Moving Faster Without Breaking the Future
- Apr 29
- 4 min read
By Andres Lizano

The current tech landscape is obsessed with a seductive fantasy: the idea that you can simply describe an app to an AI and, five minutes later, have a billion-dollar SaaS ready for the App Store. As leaders, we know the "demo" is the easy part. The "production" part - the security, the multi-tenancy, the offline sync, and the edge cases - is where the real work happens.
Recently, our team took a deep dive into building aime Tempo, a multi-tenant time-tracking platform designed for trade contractor crews. We didn't use a no-code builder, and we didn't write every single line of code by hand. Instead, we leaned into a workflow that is quietly redefining the industry: Agentic Development.
If you are a founder or a business leader, this isn't just another technical buzzword. It represents a "Goldilocks" zone for product development - much faster than traditional coding, yet far more powerful and scalable than no-code tools.
The Shift from Autocomplete to Collaboration
Most people think of AI in coding as a sophisticated version of "autocomplete" - a tool that suggests the next line of code. Agentic development is a fundamental step beyond that. It is a workflow where an AI agent acts as a junior-to-mid-level collaborator that can actually reason.
In the case of aime Tempo, the agent didn't just write snippets; it read our project documentation, inspected the database architecture, and modified files across the entire stack - from the Expo mobile app used by painters in the field to the Next.js dashboard used by their supervisors. It doesn't just guess what comes next; it executes plans in phases, runs builds, and even updates the documentation as the code evolves.

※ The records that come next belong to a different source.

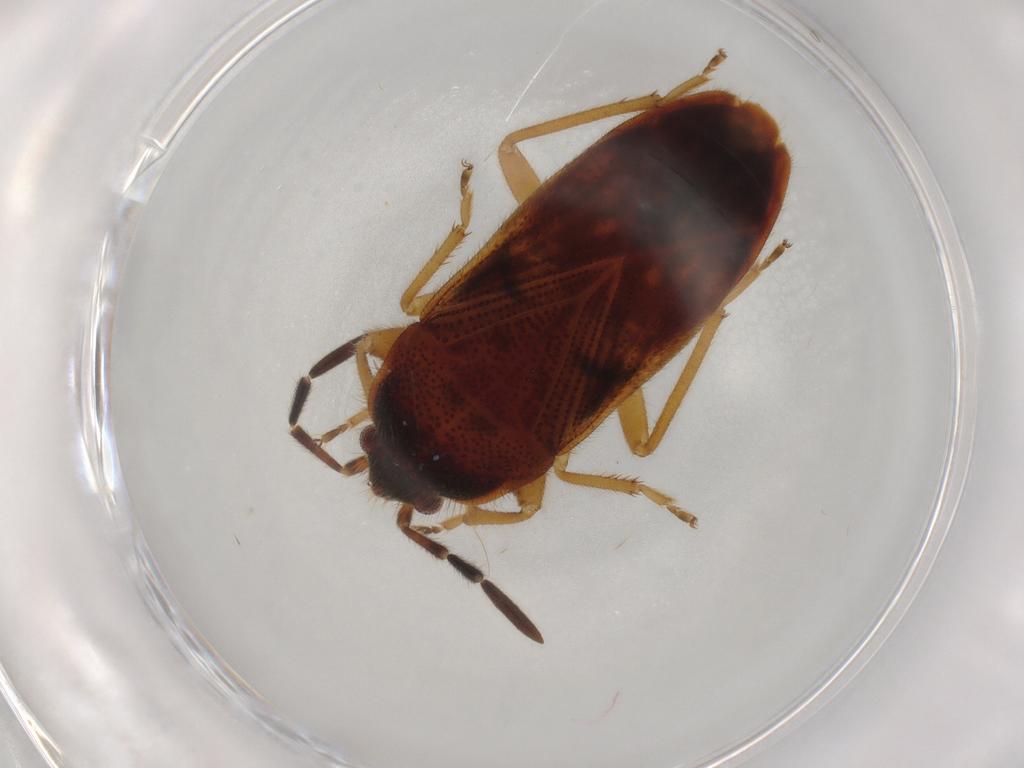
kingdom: Animalia
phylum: Arthropoda
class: Insecta
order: Hemiptera
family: Rhyparochromidae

The AI doesn't get tired, and it doesn't get bored of "boilerplate" work. However, like any junior collaborator, it requires clear direction, firm constraints, and a human who knows how to spot a subtle bug before it reaches the customer.
The Three Paths to Market
When you’re deciding how to build your next product, you generally have three choices, each with a distinct impact on your bottom line and your long-term flexibility.
No-Code Tools are the ultimate sprint for prototypes. They are incredibly fast for getting something visible, but they often lead to a brick wall. When you need custom logic, advanced security, or a specific offline-first mobile experience, the "vendor lock-in" starts to hurt.
Traditional Development remains the gold standard for total control. It is predictable and reliable, but it is also the most expensive and slowest route. Your team can easily get bogged down in repetitive work that doesn't actually add unique value to your business.
Agentic Development sits squarely in the middle. It offers the high-speed iteration of no-code with the long-term control of real, custom code. For a project like aime Tempo, this meant we could maintain a complex Supabase backend with real-time data and strict security rules without needing a massive engineering headcount. We got the flexibility of a custom build at a fraction of the traditional timeline.
The Leadership Tax: Strategy Over Syntax
Here is the candid truth that the AI hype cycles often leave out: AI speeds up implementation, but it does not own accountability.
If your app has a security flaw, a broken onboarding flow, or an incorrect payroll calculation, your customers won't care if the bug was written by a human or an AI. They will simply stop using your product. This means the role of the business leader shifts from overseeing "man-hours" to overseeing intent and constraints.
To ship a production-ready app this way, you have to be the architect of the vision. You must define the "rules of the house" - the security protocols, the naming conventions, and the UI standards. The more precise your constraints, the better the AI’s output.
We found that success comes down to three things:
A Disciplined Roadmap: The fastest way to fail with an agent is to say "build the whole app." The winning strategy is to define the architecture, split the work into phases, and build one phase at a time.
Product Judgment: An AI can build a technically perfect feature that no one actually wants. You still need to decide what is an "MVP" and what can be deferred to next year.
A Debugging Mindset: You don't need to be a senior engineer, but you do need to be able to read the room. You have to review the logic, test the user experience, and ensure the data model makes sense for the long term.
The Verdict
Agentic development is a force multiplier for teams that know what they are building and why they are building it. It is not a shortcut around engineering; it is a way to automate the "noise" so you can focus on the "signal."
By moving from a world where we write code to a world where we direct agents, we can bring sophisticated, multi-platform applications to market faster than ever before. But the "magic" only happens when the human at the helm remains the absolute owner of the product's integrity.
In the end, the goal isn't to let the AI build the app. The goal is to create a system where the AI can't help but build the right thing because you’ve given it the right map.
Does this change how you’re looking at your development budget for the coming year?